━━━ Dataset records ━━━

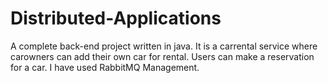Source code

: # Distributed-Applications

A complete back-end project written in java. It is a carrental service where carowners can add their own car for rental. Users can make a reservation for a car.
I have used RabbitMQ Management.
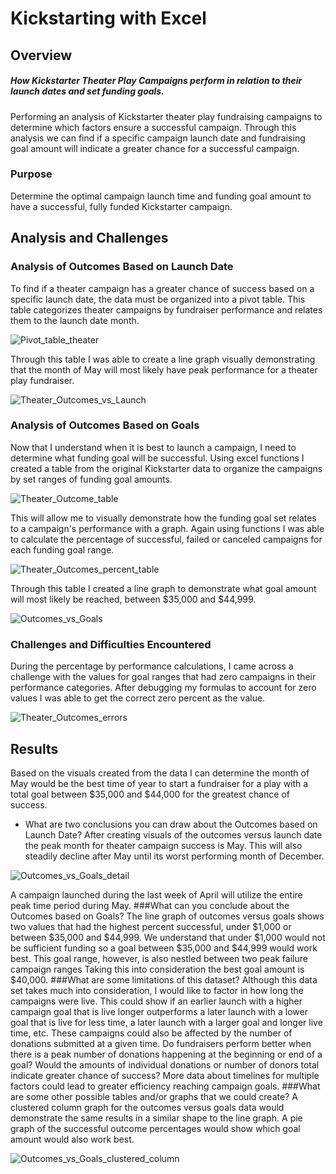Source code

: # Kickstarting with Excel
 
## Overview
##### How Kickstarter Theater Play Campaigns perform in relation to their launch dates and set funding goals.
  Performing an analysis of Kickstarter theater play fundraising campaigns to determine which factors ensure a successful campaign. Through this analysis we can find if a specific campaign launch date and fundraising goal amount will indicate a greater chance for a successful campaign.
 ### Purpose
  Determine the optimal campaign launch time and funding goal amount to have a successful, fully funded Kickstarter campaign.
## Analysis and Challenges
### Analysis of Outcomes Based on Launch Date

  To find if a theater campaign has a greater chance of success based on a specific launch date, the data must be organized into a pivot table. This table categorizes theater campaigns by fundraiser performance and relates them to the launch date month.
	
  ![Pivot_table_theater](https://user-images.githubusercontent.com/99298165/160296540-c4bba926-687c-42a3-aa35-2f27b505a2a5.png)
  
  Through this table I was able to create a line graph visually demonstrating that the month of May will most likely have peak performance for a theater play fundraiser.

  ![Theater_Outcomes_vs_Launch](https://user-images.githubusercontent.com/99298165/160296561-5780856b-c6f7-44e8-bb1a-679732a555cd.png)
  
### Analysis of Outcomes Based on Goals

  Now that I understand when it is best to launch a campaign, I need to determine what funding goal will be successful. Using excel functions I created a table from the original Kickstarter data to organize the campaigns by set ranges of funding goal amounts.
	
![Theater_Outcome_table](https://user-images.githubusercontent.com/99298165/160296790-19ac7709-1339-4010-9dad-897f63ee6c55.png) 

  This will allow me to visually demonstrate how the funding goal set relates to a campaign's performance with a graph. Again using functions I was able to calculate the percentage of successful, failed or canceled campaigns for each funding goal range.
  
![Theater_Outcomes_percent_table](https://user-images.githubusercontent.com/99298165/160296810-df88fada-b9fa-4ca4-a912-240bcccd6c4b.png)

  Through this table I created a line graph to demonstrate what goal amount will most likely be reached, between $35,000 and $44,999.
  
![Outcomes_vs_Goals](https://user-images.githubusercontent.com/99298165/160296829-0726a2dd-a613-46ad-a95c-74136682f8b6.png)

### Challenges and Difficulties Encountered
  During the percentage by performance calculations, I came across a challenge with the values for goal ranges that had zero campaigns in their performance categories. After debugging my formulas to account for zero values I was able to get the correct zero percent as the value.
	
![Theater_Outcomes_errors](https://user-images.githubusercontent.com/99298165/160296942-89ff8ec1-128b-40db-8b57-803689e8578d.png)

 ## Results
  Based on the visuals created from the data I can determine the month of May would be the best time of year to start a fundraiser for a play with a total goal between $35,000 and $44,000 for the greatest chance of success.
- What are two conclusions you can draw about the Outcomes based on Launch Date?
  After creating visuals of the outcomes versus launch date the peak month for theater campaign success is May. This will also steadily decline after May until its worst performing month of December.
  
![Outcomes_vs_Goals_detail](https://user-images.githubusercontent.com/99298165/160297302-ed4a2ef2-cc5d-4a3c-a0cf-3ec5bbc5bc91.png)

  A campaign launched during the last week of April will utilize the entire peak time period during May.
###What can you conclude about the Outcomes based on Goals?
  The line graph of outcomes versus goals shows two values that had the highest percent successful, under $1,000 or between $35,000 and $44,999. We understand that under $1,000 would not be sufficient funding so a goal between $35,000 and $44,999 would work best. This goal range, however, is also nestled between two peak failure campaign ranges Taking this into consideration the best goal amount is $40,000.
###What are some limitations of this dataset?
  Although this data set takes much into consideration, I would like to factor in how long the campaigns were live. This could show if an earlier launch with a higher campaign goal that is live longer outperforms a later launch with a lower goal that is live for less time, a later launch with a larger goal and longer live time, etc. These campaigns could also be affected by the number of donations submitted at a given time. Do fundraisers perform better when there is a peak number of donations happening at the beginning or end of a goal? Would the amounts of individual donations or number of donors total indicate greater chance of success? More data about timelines for multiple factors could lead to greater efficiency reaching campaign goals.
###What are some other possible tables and/or graphs that we could create?
  A clustered column graph for the outcomes versus goals data would demonstrate the same results in a similar shape to the line graph. A pie graph of the successful outcome percentages would show which goal amount would also work best.

![Outcomes_vs_Goals_clustered_column](https://user-images.githubusercontent.com/99298165/160297660-08f505a6-ec14-47bc-a09a-32df11e9278e.png)
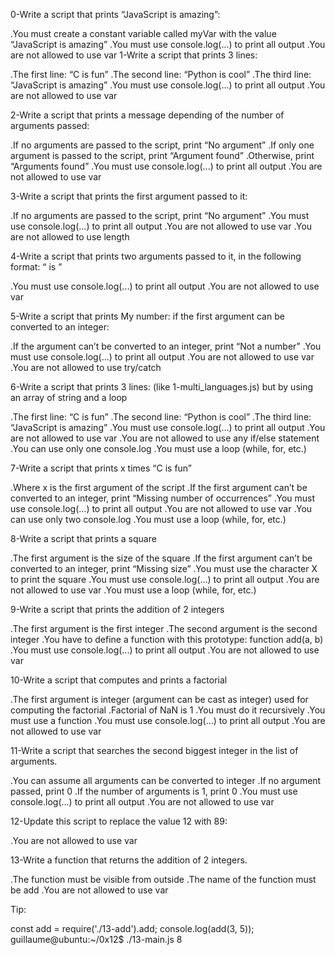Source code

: 0-Write a script that prints “JavaScript is amazing”:

.You must create a constant variable called myVar with the value “JavaScript is amazing”
.You must use console.log(...) to print all output
.You are not allowed to use var
1-Write a script that prints 3 lines:

.The first line: “C is fun”
.The second line: “Python is cool”
.The third line: “JavaScript is amazing”
.You must use console.log(...) to print all output
.You are not allowed to use var

2-Write a script that prints a message depending of the number of arguments passed:

.If no arguments are passed to the script, print “No argument”
.If only one argument is passed to the script, print “Argument found”
.Otherwise, print “Arguments found”
.You must use console.log(...) to print all output
.You are not allowed to use var

3-Write a script that prints the first argument passed to it:

.If no arguments are passed to the script, print “No argument”
.You must use console.log(...) to print all output
.You are not allowed to use var
.You are not allowed to use length

4-Write a script that prints two arguments passed to it, in the following format: “ is ”

.You must use console.log(...) to print all output
.You are not allowed to use var

5-Write a script that prints My number: <first argument converted in integer> if the first argument can be converted to an integer:

.If the argument can’t be converted to an integer, print “Not a number”
.You must use console.log(...) to print all output
.You are not allowed to use var
.You are not allowed to use try/catch

6-Write a script that prints 3 lines: (like 1-multi_languages.js) but by using an array of string and a loop

.The first line: “C is fun”
.The second line: “Python is cool”
.The third line: “JavaScript is amazing”
.You must use console.log(...) to print all output
.You are not allowed to use var
.You are not allowed to use any if/else statement
.You can use only one console.log
.You must use a loop (while, for, etc.)

7-Write a script that prints x times “C is fun”

.Where x is the first argument of the script
.If the first argument can’t be converted to an integer, print “Missing number of occurrences”
.You must use console.log(...) to print all output
.You are not allowed to use var
.You can use only two console.log
.You must use a loop (while, for, etc.)

8-Write a script that prints a square

.The first argument is the size of the square
.If the first argument can’t be converted to an integer, print “Missing size”
.You must use the character X to print the square
.You must use console.log(...) to print all output
.You are not allowed to use var
.You must use a loop (while, for, etc.)

9-Write a script that prints the addition of 2 integers

.The first argument is the first integer
.The second argument is the second integer
.You have to define a function with this prototype: function add(a, b)
.You must use console.log(...) to print all output
.You are not allowed to use var

10-Write a script that computes and prints a factorial

.The first argument is integer (argument can be cast as integer) used for computing the factorial
.Factorial of NaN is 1
.You must do it recursively
.You must use a function
.You must use console.log(...) to print all output
.You are not allowed to use var

11-Write a script that searches the second biggest integer in the list of arguments.

.You can assume all arguments can be converted to integer
.If no argument passed, print 0
.If the number of arguments is 1, print 0
.You must use console.log(...) to print all output
.You are not allowed to use var

12-Update this script to replace the value 12 with 89:

.You are not allowed to use var

13-Write a function that returns the addition of 2 integers.

.The function must be visible from outside
.The name of the function must be add
.You are not allowed to use var

Tip:

const add = require('./13-add').add;
console.log(add(3, 5));
guillaume@ubuntu:~/0x12$ ./13-main.js
8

━━━

Reproduce, line for line and without alteration, the source text of every record above, leaving out the pictures.

» **Response to the exercise**
Source code

: # Distributed-Applications

A complete back-end project written in java. It is a carrental service where carowners can add their own car for rental. Users can make a reservation for a car.
I have used RabbitMQ Management.
Source code

: # Kickstarting with Excel
 
## Overview
##### How Kickstarter Theater Play Campaigns perform in relation to their launch dates and set funding goals.
  Performing an analysis of Kickstarter theater play fundraising campaigns to determine which factors ensure a successful campaign. Through this analysis we can find if a specific campaign launch date and fundraising goal amount will indicate a greater chance for a successful campaign.
 ### Purpose
  Determine the optimal campaign launch time and funding goal amount to have a successful, fully funded Kickstarter campaign.
## Analysis and Challenges
### Analysis of Outcomes Based on Launch Date

  To find if a theater campaign has a greater chance of success based on a specific launch date, the data must be organized into a pivot table. This table categorizes theater campaigns by fundraiser performance and relates them to the launch date month.
	
  ![Pivot_table_theater](https://user-images.githubusercontent.com/99298165/160296540-c4bba926-687c-42a3-aa35-2f27b505a2a5.png)
  
  Through this table I was able to create a line graph visually demonstrating that the month of May will most likely have peak performance for a theater play fundraiser.

  ![Theater_Outcomes_vs_Launch](https://user-images.githubusercontent.com/99298165/160296561-5780856b-c6f7-44e8-bb1a-679732a555cd.png)
  
### Analysis of Outcomes Based on Goals

  Now that I understand when it is best to launch a campaign, I need to determine what funding goal will be successful. Using excel functions I created a table from the original Kickstarter data to organize the campaigns by set ranges of funding goal amounts.
	
![Theater_Outcome_table](https://user-images.githubusercontent.com/99298165/160296790-19ac7709-1339-4010-9dad-897f63ee6c55.png) 

  This will allow me to visually demonstrate how the funding goal set relates to a campaign's performance with a graph. Again using functions I was able to calculate the percentage of successful, failed or canceled campaigns for each funding goal range.
  
![Theater_Outcomes_percent_table](https://user-images.githubusercontent.com/99298165/160296810-df88fada-b9fa-4ca4-a912-240bcccd6c4b.png)

  Through this table I created a line graph to demonstrate what goal amount will most likely be reached, between $35,000 and $44,999.
  
![Outcomes_vs_Goals](https://user-images.githubusercontent.com/99298165/160296829-0726a2dd-a613-46ad-a95c-74136682f8b6.png)

### Challenges and Difficulties Encountered
  During the percentage by performance calculations, I came across a challenge with the values for goal ranges that had zero campaigns in their performance categories. After debugging my formulas to account for zero values I was able to get the correct zero percent as the value.
	
![Theater_Outcomes_errors](https://user-images.githubusercontent.com/99298165/160296942-89ff8ec1-128b-40db-8b57-803689e8578d.png)

 ## Results
  Based on the visuals created from the data I can determine the month of May would be the best time of year to start a fundraiser for a play with a total goal between $35,000 and $44,000 for the greatest chance of success.
- What are two conclusions you can draw about the Outcomes based on Launch Date?
  After creating visuals of the outcomes versus launch date the peak month for theater campaign success is May. This will also steadily decline after May until its worst performing month of December.
  
![Outcomes_vs_Goals_detail](https://user-images.githubusercontent.com/99298165/160297302-ed4a2ef2-cc5d-4a3c-a0cf-3ec5bbc5bc91.png)

  A campaign launched during the last week of April will utilize the entire peak time period during May.
###What can you conclude about the Outcomes based on Goals?
  The line graph of outcomes versus goals shows two values that had the highest percent successful, under $1,000 or between $35,000 and $44,999. We understand that under $1,000 would not be sufficient funding so a goal between $35,000 and $44,999 would work best. This goal range, however, is also nestled between two peak failure campaign ranges Taking this into consideration the best goal amount is $40,000.
###What are some limitations of this dataset?
  Although this data set takes much into consideration, I would like to factor in how long the campaigns were live. This could show if an earlier launch with a higher campaign goal that is live longer outperforms a later launch with a lower goal that is live for less time, a later launch with a larger goal and longer live time, etc. These campaigns could also be affected by the number of donations submitted at a given time. Do fundraisers perform better when there is a peak number of donations happening at the beginning or end of a goal? Would the amounts of individual donations or number of donors total indicate greater chance of success? More data about timelines for multiple factors could lead to greater efficiency reaching campaign goals.
###What are some other possible tables and/or graphs that we could create?
  A clustered column graph for the outcomes versus goals data would demonstrate the same results in a similar shape to the line graph. A pie graph of the successful outcome percentages would show which goal amount would also work best.

![Outcomes_vs_Goals_clustered_column](https://user-images.githubusercontent.com/99298165/160297660-08f505a6-ec14-47bc-a09a-32df11e9278e.png)
Source code

: 0-Write a script that prints “JavaScript is amazing”:

.You must create a constant variable called myVar with the value “JavaScript is amazing”
.You must use console.log(...) to print all output
.You are not allowed to use var
1-Write a script that prints 3 lines:

.The first line: “C is fun”
.The second line: “Python is cool”
.The third line: “JavaScript is amazing”
.You must use console.log(...) to print all output
.You are not allowed to use var

2-Write a script that prints a message depending of the number of arguments passed:

.If no arguments are passed to the script, print “No argument”
.If only one argument is passed to the script, print “Argument found”
.Otherwise, print “Arguments found”
.You must use console.log(...) to print all output
.You are not allowed to use var

3-Write a script that prints the first argument passed to it:

.If no arguments are passed to the script, print “No argument”
.You must use console.log(...) to print all output
.You are not allowed to use var
.You are not allowed to use length

4-Write a script that prints two arguments passed to it, in the following format: “ is ”

.You must use console.log(...) to print all output
.You are not allowed to use var

5-Write a script that prints My number: <first argument converted in integer> if the first argument can be converted to an integer:

.If the argument can’t be converted to an integer, print “Not a number”
.You must use console.log(...) to print all output
.You are not allowed to use var
.You are not allowed to use try/catch

6-Write a script that prints 3 lines: (like 1-multi_languages.js) but by using an array of string and a loop

.The first line: “C is fun”
.The second line: “Python is cool”
.The third line: “JavaScript is amazing”
.You must use console.log(...) to print all output
.You are not allowed to use var
.You are not allowed to use any if/else statement
.You can use only one console.log
.You must use a loop (while, for, etc.)

7-Write a script that prints x times “C is fun”

.Where x is the first argument of the script
.If the first argument can’t be converted to an integer, print “Missing number of occurrences”
.You must use console.log(...) to print all output
.You are not allowed to use var
.You can use only two console.log
.You must use a loop (while, for, etc.)

8-Write a script that prints a square

.The first argument is the size of the square
.If the first argument can’t be converted to an integer, print “Missing size”
.You must use the character X to print the square
.You must use console.log(...) to print all output
.You are not allowed to use var
.You must use a loop (while, for, etc.)

9-Write a script that prints the addition of 2 integers

.The first argument is the first integer
.The second argument is the second integer
.You have to define a function with this prototype: function add(a, b)
.You must use console.log(...) to print all output
.You are not allowed to use var

10-Write a script that computes and prints a factorial

.The first argument is integer (argument can be cast as integer) used for computing the factorial
.Factorial of NaN is 1
.You must do it recursively
.You must use a function
.You must use console.log(...) to print all output
.You are not allowed to use var

11-Write a script that searches the second biggest integer in the list of arguments.

.You can assume all arguments can be converted to integer
.If no argument passed, print 0
.If the number of arguments is 1, print 0
.You must use console.log(...) to print all output
.You are not allowed to use var

12-Update this script to replace the value 12 with 89:

.You are not allowed to use var

13-Write a function that returns the addition of 2 integers.

.The function must be visible from outside
.The name of the function must be add
.You are not allowed to use var

Tip:

const add = require('./13-add').add;
console.log(add(3, 5));
guillaume@ubuntu:~/0x12$ ./13-main.js
8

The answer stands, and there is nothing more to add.